The company said it had sold Axa Wealth’s non-platform pensions and investments business along with SunLife, its direct protection business, to Phoenix for £375m ($550m, €492m) in cash.
Completion of the deal is still subject to regulatory approvals.
Following the earlier sale of its Isle of Man-based offshore investment bonds business to Life Company Consolidation Group (LCCG) in April, and its decision to sell the UK platform business Elevate to Standard Life this month, Axa said it had now sold its entire UK life & savings business for around €800m (£610m, $894m).
Axa’s investment arm Architas was not part of the deal and will move to the group’s wider global life and savings division.
End of an era
Paul Evans, the outgoing chief executive of Axa UK & Ireland said: “I would like to warmly thank the UK life & savings teams in Axa Wealth and SunLife who have accomplished so much over recent years.
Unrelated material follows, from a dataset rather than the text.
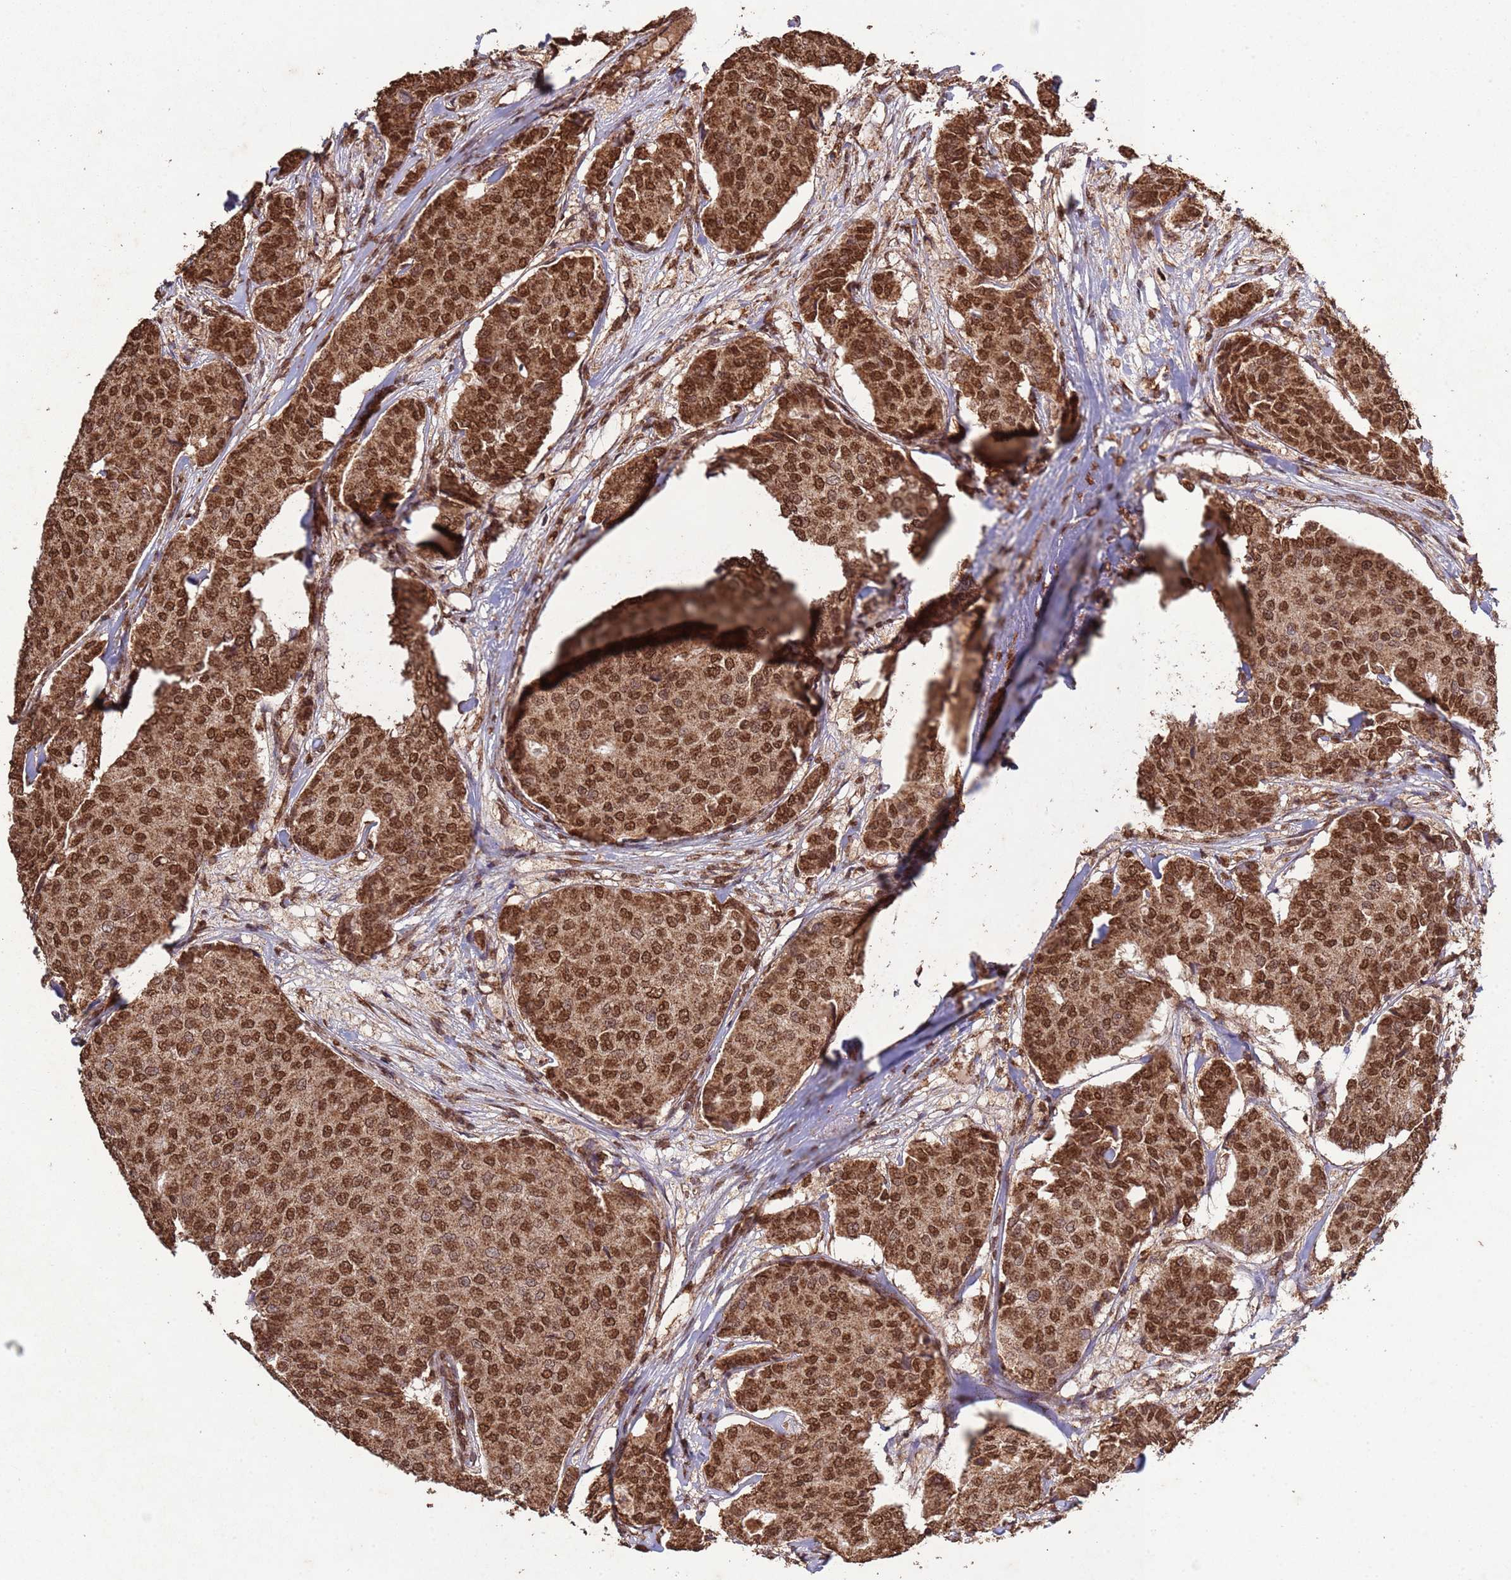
{"staining": {"intensity": "strong", "quantity": ">75%", "location": "cytoplasmic/membranous,nuclear"}, "tissue": "breast cancer", "cell_type": "Tumor cells", "image_type": "cancer", "snomed": [{"axis": "morphology", "description": "Duct carcinoma"}, {"axis": "topography", "description": "Breast"}], "caption": "There is high levels of strong cytoplasmic/membranous and nuclear expression in tumor cells of infiltrating ductal carcinoma (breast), as demonstrated by immunohistochemical staining (brown color).", "gene": "HDAC10", "patient": {"sex": "female", "age": 75}}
They can be very proud of what they have achieved, and I wish them all the very best for the future.”
“The acquisition of the Embassy and SunLife businesses represents another important step forward in Phoenix’s growth strategy.”
Under the Axa reorganisation Evans is to become the chief executive of Axa Global Life & Savings and of Axa Global Health from 1 July, when a new group management committee takes running the company.
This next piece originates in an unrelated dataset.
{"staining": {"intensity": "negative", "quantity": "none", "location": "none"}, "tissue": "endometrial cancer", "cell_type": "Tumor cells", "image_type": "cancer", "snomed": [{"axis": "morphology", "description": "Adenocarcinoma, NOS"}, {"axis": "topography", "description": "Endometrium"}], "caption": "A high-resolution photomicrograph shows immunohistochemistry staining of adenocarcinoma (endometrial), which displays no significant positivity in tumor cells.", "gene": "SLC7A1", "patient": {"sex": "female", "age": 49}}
For Phoenix, the acquisition of the two Axa units, Embassy and SunLife, will add £12.3bn of assets under management and over 910,000 policies to its operation.
The company said it expected the benefits from the deal to include net capital synergies of around £250m within six months of completion, including cost savings of £10m a year.
It is also expected to generate cash flows of approximately £300m between 2016 and 2020 and £200m from 2021 onwards.
The acquisition will also support a plan by the management to increase the 2016 final dividend by 5% to 28p a share, equivalent to 56p a share on an annualised basis.
“The acquisition of the Embassy and SunLife businesses represents another important step forward in Phoenix’s growth strategy,” said Phoenix’s group chief executive Clive Bannister.
“We will invest heavily to ensure a smooth transition of the two businesses from Axa to Phoenix and we are committed to delivering the highest level of service to both direct and IFA customers, as we do for our existing customers,” Bannister said.
“Looking ahead, we believe there will be further consolidation in the UK life industry and we will continue to explore further opportunities as they arise.”
Axa’s new reorganisation will see the company based in future along four business lines - Asset Management, Health, Life & Savings and Property & Casualty – led by the newly-appointed 10-member management committee under the incoming chief executive Thomas Buberl, who formerly takes on the role from 1 September this year.
The new committee includes six new names and three former members of the existing group plus Buberl.
The six new members, who are all drawn from existing staff, are:
- Benoît Claveranne who is group chief transformation officer,
- Paul Evans who is chief executive of Axa Global Life & Savings and of Axa Global Health,
- Gérald Harlin, who is group chief financial officer,
- Gaëlle Olivier who is chief executive of Axa Global P&C,
- Jacques de Peretti who is chief executive Officer of Axa France, and
- George Stansfield who will be group general secretary, with responsibilities including human resources.
The three members of the current Management Committee, whose roles have been renewed are:
- Jean-Louis Laurent Josi, chief Executive of Axa Asia,
- Mark Pearson, chief Executive of Axa US, and
- Véronique Weill who has been appointed group chief customer officer and chief executive of a newly created business line Axa Global Asset Management.